**Exercise**
Go through the listing below and show each line that has the word "action".

**Data for review**
* * * * * * *
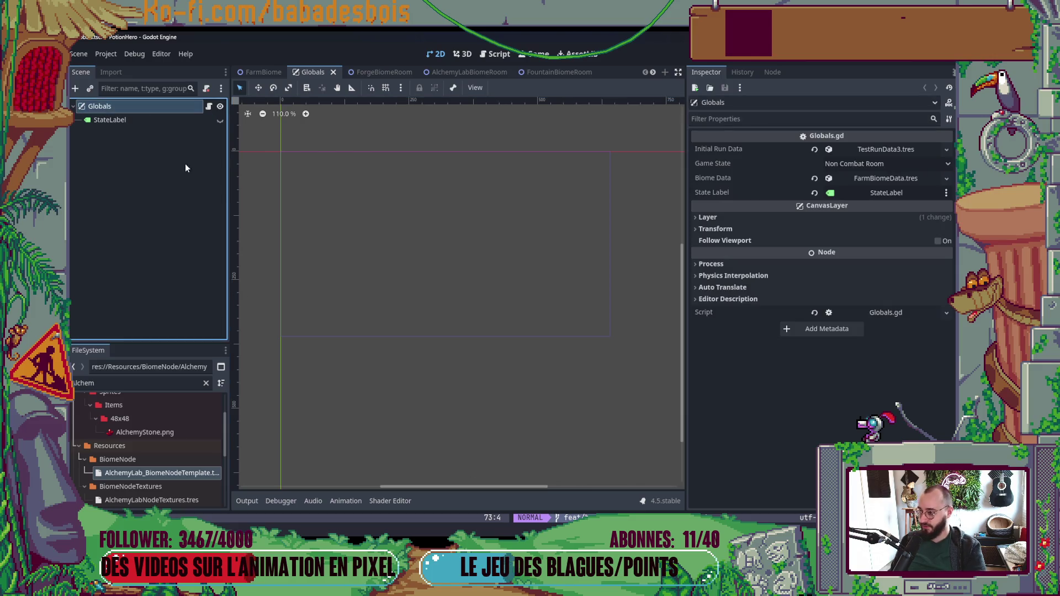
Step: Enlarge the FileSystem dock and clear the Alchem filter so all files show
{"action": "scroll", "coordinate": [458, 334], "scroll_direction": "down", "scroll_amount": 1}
* * * * * * *
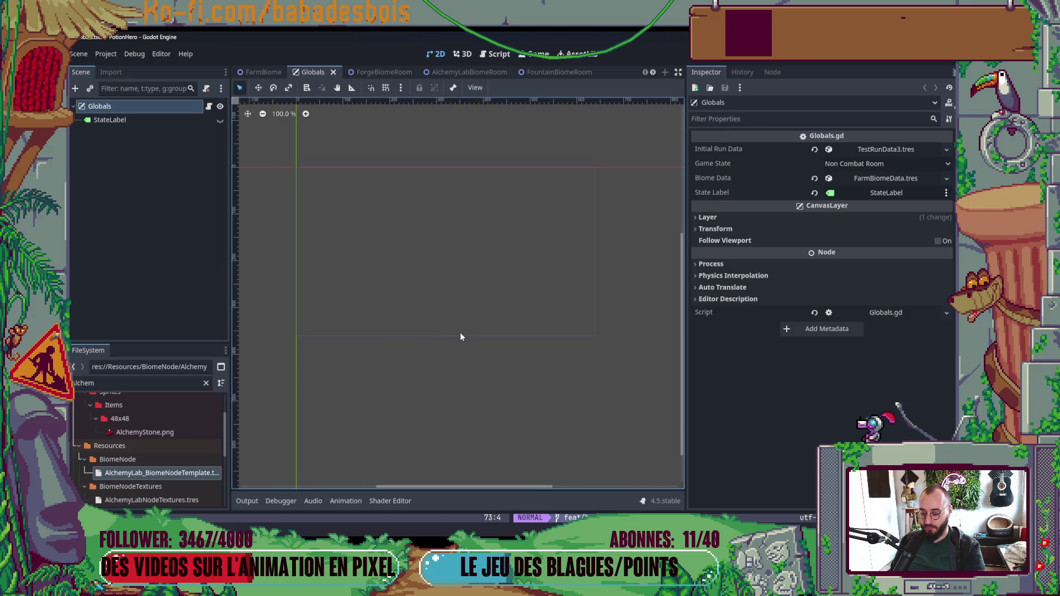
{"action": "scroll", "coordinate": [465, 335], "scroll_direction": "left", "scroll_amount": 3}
* * * * * * *
**Finished exercise**
{"action": "scroll", "coordinate": [458, 334], "scroll_direction": "down", "scroll_amount": 1}
{"action": "scroll", "coordinate": [465, 335], "scroll_direction": "left", "scroll_amount": 3}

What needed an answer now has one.